A conventional countermeasure involves the provision of temperature sensors and, in that connection, automatic pump shutdown protection. While this indeed proves to be an effective measure for protecting the pump, overall operability and efficiency still remain major issues, since unplanned pump shutdowns will clearly result in upsets to production and processing facilities. Restarting the pump, flow line, and other components, potentially can take several hours and require other resources such as gas lift and MEG (Mono-Ethylene Glycol) injection.
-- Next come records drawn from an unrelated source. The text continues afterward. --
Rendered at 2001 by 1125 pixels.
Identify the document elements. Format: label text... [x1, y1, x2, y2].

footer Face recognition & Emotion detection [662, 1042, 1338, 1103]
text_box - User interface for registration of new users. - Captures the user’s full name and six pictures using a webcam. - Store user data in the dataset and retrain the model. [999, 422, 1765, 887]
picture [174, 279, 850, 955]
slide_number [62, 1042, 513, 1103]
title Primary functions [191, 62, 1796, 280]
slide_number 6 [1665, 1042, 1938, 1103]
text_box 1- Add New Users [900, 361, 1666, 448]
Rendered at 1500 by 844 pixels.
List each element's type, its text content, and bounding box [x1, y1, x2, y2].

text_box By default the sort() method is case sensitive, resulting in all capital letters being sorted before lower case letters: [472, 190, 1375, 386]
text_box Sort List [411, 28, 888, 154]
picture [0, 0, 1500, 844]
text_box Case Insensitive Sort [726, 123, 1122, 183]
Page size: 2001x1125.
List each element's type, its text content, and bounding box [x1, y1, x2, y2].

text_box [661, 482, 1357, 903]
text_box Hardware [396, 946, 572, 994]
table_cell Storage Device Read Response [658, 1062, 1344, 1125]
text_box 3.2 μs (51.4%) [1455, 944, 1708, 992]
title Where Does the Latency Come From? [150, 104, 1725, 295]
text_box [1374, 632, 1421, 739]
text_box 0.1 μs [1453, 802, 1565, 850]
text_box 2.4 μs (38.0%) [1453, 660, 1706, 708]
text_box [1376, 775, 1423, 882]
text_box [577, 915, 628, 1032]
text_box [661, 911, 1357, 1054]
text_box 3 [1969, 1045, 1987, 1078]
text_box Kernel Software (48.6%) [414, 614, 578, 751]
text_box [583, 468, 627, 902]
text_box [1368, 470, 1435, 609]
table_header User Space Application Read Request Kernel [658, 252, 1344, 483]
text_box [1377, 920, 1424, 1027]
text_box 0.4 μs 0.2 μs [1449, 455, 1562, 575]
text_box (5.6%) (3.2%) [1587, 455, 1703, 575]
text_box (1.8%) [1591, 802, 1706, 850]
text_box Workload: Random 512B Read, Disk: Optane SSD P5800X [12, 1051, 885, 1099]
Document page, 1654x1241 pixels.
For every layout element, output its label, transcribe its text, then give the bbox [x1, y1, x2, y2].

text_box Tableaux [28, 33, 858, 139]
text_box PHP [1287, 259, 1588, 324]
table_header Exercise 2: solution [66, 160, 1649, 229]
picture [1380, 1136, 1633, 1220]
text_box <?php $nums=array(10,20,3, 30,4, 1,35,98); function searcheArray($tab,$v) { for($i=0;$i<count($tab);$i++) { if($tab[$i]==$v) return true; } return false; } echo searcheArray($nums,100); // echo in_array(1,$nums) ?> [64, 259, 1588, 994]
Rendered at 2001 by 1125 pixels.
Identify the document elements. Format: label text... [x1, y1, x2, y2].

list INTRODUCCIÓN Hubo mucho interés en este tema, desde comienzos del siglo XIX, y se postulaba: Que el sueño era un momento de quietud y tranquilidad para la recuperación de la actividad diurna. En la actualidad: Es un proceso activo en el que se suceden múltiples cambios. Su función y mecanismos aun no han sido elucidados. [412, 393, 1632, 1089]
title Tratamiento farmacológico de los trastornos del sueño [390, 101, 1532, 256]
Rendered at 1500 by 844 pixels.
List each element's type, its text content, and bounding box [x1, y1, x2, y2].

In view of the above problems, strides have indeed been made towards minimizing or eliminating the loss of prime events in twin-screw multiphase pump operation, albeit with less than optimal results. The use of liquid recirculation, as discussed further above, has proven to be effective, while presenting disadvantages. Another approach involves separating the liquid in the suction and metering it into the pump. If the capacity of such a separator is large enough, the pump can end up traversing long periods where the liquid in the incoming fluid satisfies the ˜5% threshold by combining liquid retained in the separator with the incoming fluid stream. In subsea applications however, larger tanks and separate metering pumps can be impractical to implement because of weight constraints and the desire to avoid complexity and increase reliability. A practical suction separator for subsea use can be designed to handle variations in the incoming slug flows, if the design scope is limited to the variation anticipated by the pump capacity and well yield. For situations where there is no correlation to pump capacity and well production, such as start-up or system upsets, the recirculation system has to be used.
Accordingly, in view of the foregoing, yet another compelling need has been recognized in connection with implementing a more efficient and cost-effective solution in connection with liquid slug management and distribution.